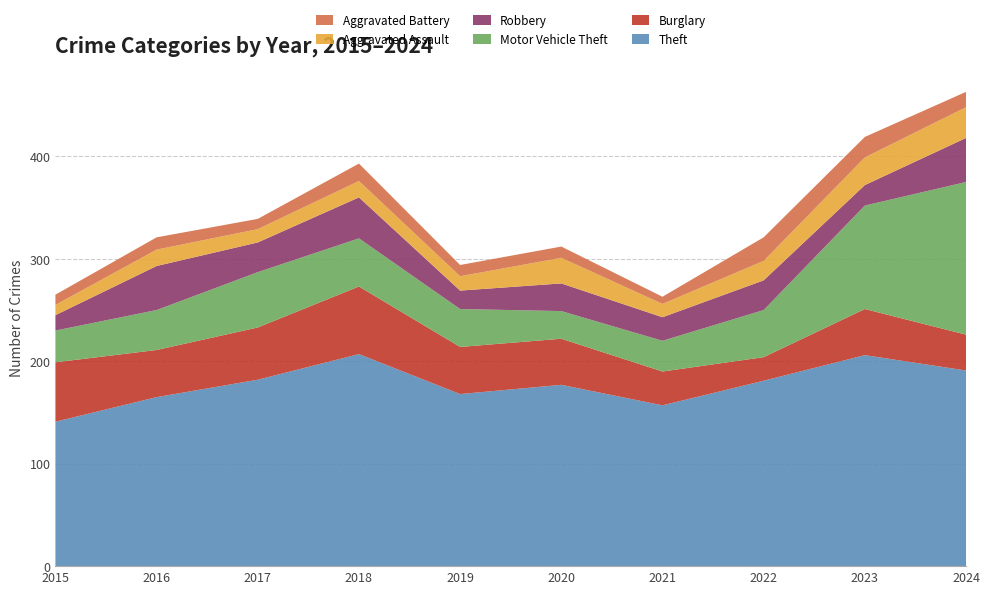

Reading left to right, transcribe all the data shown in this chart.

Theft: 141	165	182	207	168	177	157	181	206	191
Burglary: 58	46	51	66	46	45	33	23	45	35
Motor Vehicle Theft: 31	39	54	47	37	27	30	46	101	149
Robbery: 15	43	29	40	18	27	23	29	20	43
Aggravated Assault: 10	16	13	16	14	25	13	19	27	30
Aggravated Battery: 10	12	10	17	11	11	7	23	20	15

◆ Le tue istruzioni
Per favore, restituisci tutte le voci qui sopra riga per riga, senza cambiare nulla e tralasciando le immagini.

◆ Spazio risposta
Reading left to right, transcribe all the data shown in this chart.

Theft: 141	165	182	207	168	177	157	181	206	191
Burglary: 58	46	51	66	46	45	33	23	45	35
Motor Vehicle Theft: 31	39	54	47	37	27	30	46	101	149
Robbery: 15	43	29	40	18	27	23	29	20	43
Aggravated Assault: 10	16	13	16	14	25	13	19	27	30
Aggravated Battery: 10	12	10	17	11	11	7	23	20	15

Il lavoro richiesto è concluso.